After graduating from Bristol, Jack left for London to read for his PhD at UCL and they parted for four years.  Marianne came back to Portsmouth after her undergraduate degree to take up a biochemical research position at Portsmouth and the research out of the project earned her a Master’s degree in biochemistry two years later.  After securing her Master if Science degree Marianne moved out of her parents’ home, buying a two bedroom property just a few streets away, and continued her research and teaching position at the university.  By then she was dating a computer network administrator who worked at the university.

Jack came home to Portsmouth after four years of postgraduate studies and work in London only to find Marianne and fall in love all over again.  He had carried memories of bliss living with her in the idyllic surrounding on the banks of river Avon winding through the valley between the hills.   He had remembered their long walks down the winding footpath that ran along river Avon’s banks for miles and miles, taking in the scenes of a living river with its barges, boats, and canoes, the lives of people and animals on the opposite bank on one side; and the foothills, the woods, and the grassland on the other.  He had remembered Marianne and himself on the horses they had rented from the stables of a nearby farm to ride down the footpath, in the woods, and through the grassland, the wind in her long straight honey brown hair falling all the way down her back to almost touch the horse and the saddle, her brown eyes dancing with happiness, illuminating her fine features.  He had remembered racing her on his own horse over the grassland along river Avon, her slender frame flying off the saddle with every beat of the horse’s cantor, and always letting her win.  

Jack swept Marianne off her feet and proposed to her.  

Peter was born a year and five months later, just in time to stop Marianne converting her degree to a PhD.  A dutiful mother and wife, she resigned from her position at the University to look after her baby and her husband.  Marianne wanted to go back to part time work and to complete her degree when Peter was three years old and started attending nursery school.  However, Jack’s mother suddenly suffered a heart attack and, at Jack’s urging, Marianne spent the next two years as Mrs.
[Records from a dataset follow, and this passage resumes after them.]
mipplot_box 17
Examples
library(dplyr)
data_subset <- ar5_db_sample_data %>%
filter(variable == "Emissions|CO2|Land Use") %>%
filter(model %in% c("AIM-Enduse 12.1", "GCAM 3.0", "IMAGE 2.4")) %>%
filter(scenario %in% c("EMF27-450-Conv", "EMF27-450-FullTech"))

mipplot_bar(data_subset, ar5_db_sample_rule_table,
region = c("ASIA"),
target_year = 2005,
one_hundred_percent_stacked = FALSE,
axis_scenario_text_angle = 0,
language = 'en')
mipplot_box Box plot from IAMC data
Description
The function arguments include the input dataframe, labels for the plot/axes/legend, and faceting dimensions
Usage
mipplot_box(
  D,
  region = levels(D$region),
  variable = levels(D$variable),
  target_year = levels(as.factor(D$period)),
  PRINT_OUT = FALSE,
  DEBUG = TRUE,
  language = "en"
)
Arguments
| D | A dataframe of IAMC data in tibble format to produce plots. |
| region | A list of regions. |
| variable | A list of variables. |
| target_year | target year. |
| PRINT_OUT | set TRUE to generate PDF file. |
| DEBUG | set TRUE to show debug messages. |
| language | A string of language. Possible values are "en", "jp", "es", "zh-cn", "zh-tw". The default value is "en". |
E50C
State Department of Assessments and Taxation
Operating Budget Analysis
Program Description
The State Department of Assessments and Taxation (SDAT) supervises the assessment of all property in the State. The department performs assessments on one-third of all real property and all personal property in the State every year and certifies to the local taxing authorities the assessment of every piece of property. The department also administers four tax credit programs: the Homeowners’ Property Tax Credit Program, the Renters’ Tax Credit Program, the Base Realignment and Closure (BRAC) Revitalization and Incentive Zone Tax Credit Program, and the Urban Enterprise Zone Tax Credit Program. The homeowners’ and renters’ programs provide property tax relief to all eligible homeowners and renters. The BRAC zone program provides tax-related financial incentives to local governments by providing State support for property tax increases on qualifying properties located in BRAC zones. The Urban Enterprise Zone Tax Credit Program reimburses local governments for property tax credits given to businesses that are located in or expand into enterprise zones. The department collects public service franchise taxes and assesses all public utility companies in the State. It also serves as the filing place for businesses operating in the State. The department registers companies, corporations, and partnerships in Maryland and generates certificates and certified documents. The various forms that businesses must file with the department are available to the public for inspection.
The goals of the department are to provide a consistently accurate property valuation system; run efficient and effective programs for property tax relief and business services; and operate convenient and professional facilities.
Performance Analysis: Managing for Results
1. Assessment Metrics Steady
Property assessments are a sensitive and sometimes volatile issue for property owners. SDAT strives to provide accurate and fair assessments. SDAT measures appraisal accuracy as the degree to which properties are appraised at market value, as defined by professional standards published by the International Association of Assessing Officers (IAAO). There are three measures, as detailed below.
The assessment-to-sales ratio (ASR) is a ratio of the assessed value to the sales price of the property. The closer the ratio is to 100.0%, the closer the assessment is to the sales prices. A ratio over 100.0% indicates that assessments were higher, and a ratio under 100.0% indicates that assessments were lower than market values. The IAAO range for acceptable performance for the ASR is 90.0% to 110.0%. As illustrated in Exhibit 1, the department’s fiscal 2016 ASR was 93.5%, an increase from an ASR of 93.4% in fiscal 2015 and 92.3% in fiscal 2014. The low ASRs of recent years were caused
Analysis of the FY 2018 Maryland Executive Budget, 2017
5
Mary Connor’s care giver, walking down to her mother-in-law’s house while Peter was at school and nursing her back to health.  

Marianne gave up dreams of her career when she then found herself pregnant again with Marc.  Jack’s career was going well by then and he had moved his growing little family to a new home – a large detached three bedroom house with a double garage, and large front and back gardens, just a five minute walk from the sea front and only a few streets away from their former home.

When Marianne had been pregnant with Peter other things had been foremost on her mind; she had loved the fresh and new relationship with Jack, and she had loved her research work that had continued to the last week of her pregnancy.  She had secretly resented the baby for having to leave her work.  Her highly intellectual research must have affected the fetus because Peter was born a super bright child hitting every milestone months and sometimes years in advance.  Jack had loved and reveled in being Peter’s father, taking time off work and taking on contracts that allowed him to work from home some days just to be with Peter and Marianne.